Stel je voor, er staan woorden, gegroepeerd in regels van vier. Twee strofen van zeven. Een beperkt aantal woorden. zodat een schijn van overzicht ontstaat. Ook omdat ze zich herhalen. Zomerse woorden zijn het, landschappelijk vaak, als vlieg, koe, vogel, blad, bloem. Ook van lichaamsdelen als neus, duim, oor. En van gereedschappen van een schrijftafel waar gepast en gemeten wordt door een neuriënde god. De woorden komen tot leven. Maken muziek, in hun klinkerrijkdom, door hun herhalingen. Je begint onwillekeurig mee te neuriën.
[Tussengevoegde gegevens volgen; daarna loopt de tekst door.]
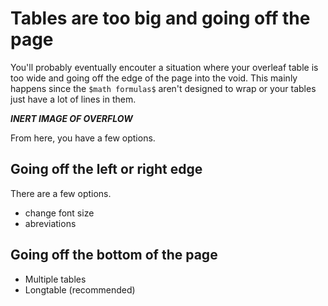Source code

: # Tables are too big and going off the page
You'll probably eventually encouter a situation where your overleaf table is too wide and going off the edge of the page into the void. This mainly happens since the `$math formulas$` aren't designed to wrap or your tables just have a lot of lines in them.

***INERT IMAGE OF OVERFLOW***

From here, you have a few options.
## Going off the left or right edge

There are a few options.
- change font size
- abreviations


## Going off the bottom of the page
- Multiple tables
- Longtable (recommended)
Neem deze:
Vogel vlakje vis vlakje
Cijfer wind wind touw
Vis vogel vlakje vlakje
Bloem cijfer bloem liniaal
Boog boog liniaal bloem
Vogel touw vis cijfer
Koe boog koe driehoek
Vlieg bloem vlieg vis
Bol bel bol weggetje
Vis bloem bloem water
Stof water bloem bel
Liniaal liniaal oor oor
Voet bel voet weggetje
Vouw plus min bol
Zo gaat het in Duinkers nieuwe bundel 'Catalogus'. En zie, het is zomer.